TASK STATEMENT
The response must be made up of the lines in the entries below that contain "mens".
####
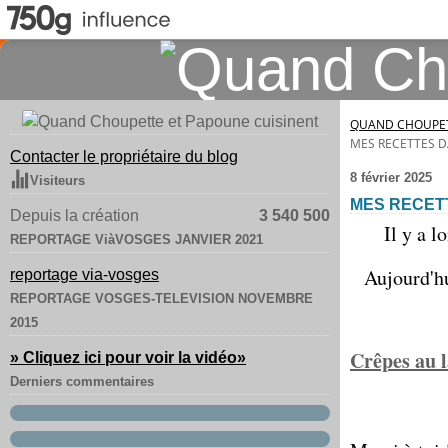
QUAND CHOUPET
MES RECETTES D
Contacter le propriétaire du blog
8 février 2025
Visiteurs
MES RECET
Depuis la création
3 540 500
Il y a 
REPORTAGE ViàVOSGES JANVIER 2021
Aujourd'h
reportage via-vosges
REPORTAGE VOSGES-TELEVISION NOVEMBRE
2015
Crêpes au l
» Cliquez ici pour voir la vidéo
»
Derniers commentaires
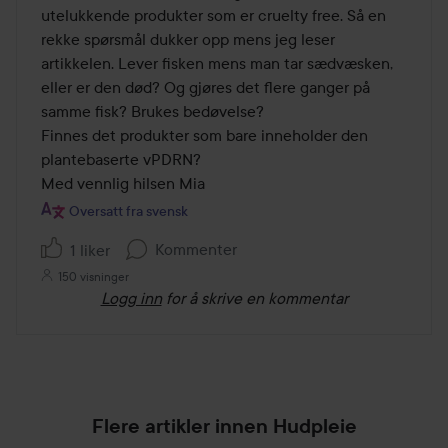
utelukkende produkter som er cruelty free. Så en 
rekke spørsmål dukker opp mens jeg leser 
artikkelen. Lever fisken mens man tar sædvæsken, 
eller er den død? Og gjøres det flere ganger på 
samme fisk? Brukes bedøvelse?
####
SOLUTION
rekke spørsmål dukker opp mens jeg leser 
artikkelen. Lever fisken mens man tar sædvæsken, 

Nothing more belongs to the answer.